- **Exercise**: Skip all pictures. Write out the data below from its first line through the line that contains "relaxant ou une pédicure".

Start of Data for analysis

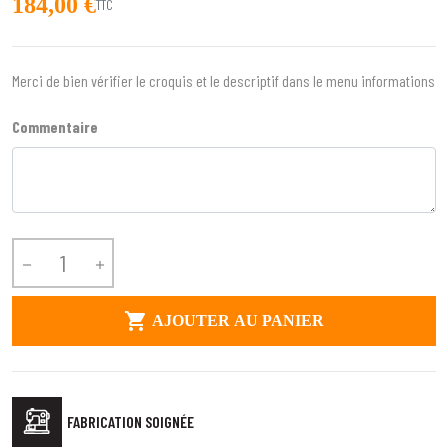
184,00 €
TTC
Merci de bien vérifier le croquis et le descriptif dans le menu informations
Commentaire



AJOUTER AU PANIER
FABRICATION SOIGNÉE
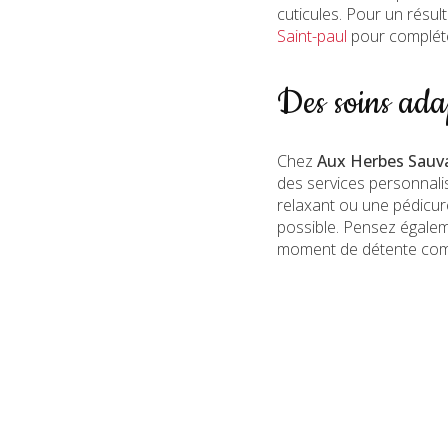
cuticules. Pour un résul
Saint-paul
pour compléte
Des soins ada
Chez
Aux Herbes Sauv
des services personnali
relaxant ou une pédicure
possible. Pensez égale
moment de détente com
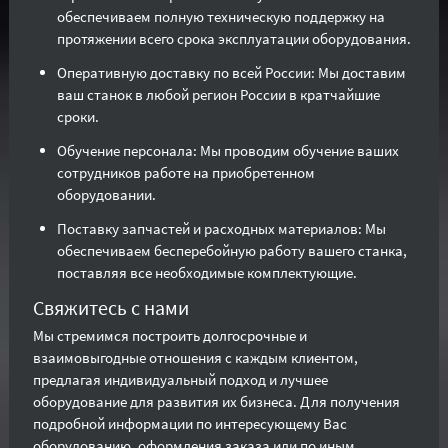
обеспечиваем полную техническую поддержку на
протяжении всего срока эксплуатации оборудования.
Оперативную доставку по всей России: Мы доставим
ваш станок в любой регион России в кратчайшие
сроки.
Обучение персонала: Мы проводим обучение ваших
сотрудников работе на приобретенном
оборудовании.
Поставку запчастей и расходных материалов: Мы
обеспечиваем бесперебойную работу вашего станка,
поставляя все необходимые комплектующие.
Свяжитесь с нами
Мы стремимся построить долгосрочные и
взаимовыгодные отношения с каждым клиентом,
предлагая индивидуальный подход и лучшее
оборудование для развития их бизнеса. Для получения
подробной информации по интересующему Вас
оборудованию, оформления заказа или по иным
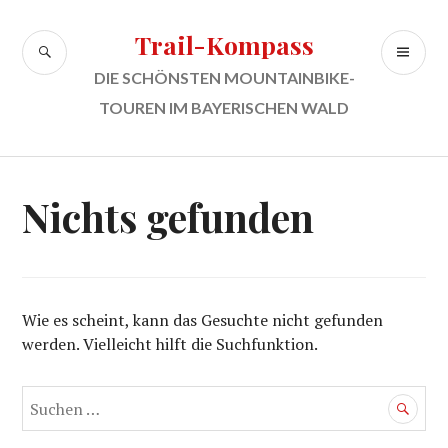
Zum
Inhalt
Trail-Kompass
SUCHE
PR
springen
ME
DIE SCHÖNSTEN MOUNTAINBIKE-
TOUREN IM BAYERISCHEN WALD
Nichts gefunden
Wie es scheint, kann das Gesuchte nicht gefunden
werden. Vielleicht hilft die Suchfunktion.
Suchen
nach:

End of Data for analysis

- **Result**:
184,00 €
TTC
Merci de bien vérifier le croquis et le descriptif dans le menu informations
Commentaire



AJOUTER AU PANIER
FABRICATION SOIGNÉE
cuticules. Pour un résul
Saint-paul
pour compléte
Des soins ada
Chez
Aux Herbes Sauv
des services personnali
relaxant ou une pédicure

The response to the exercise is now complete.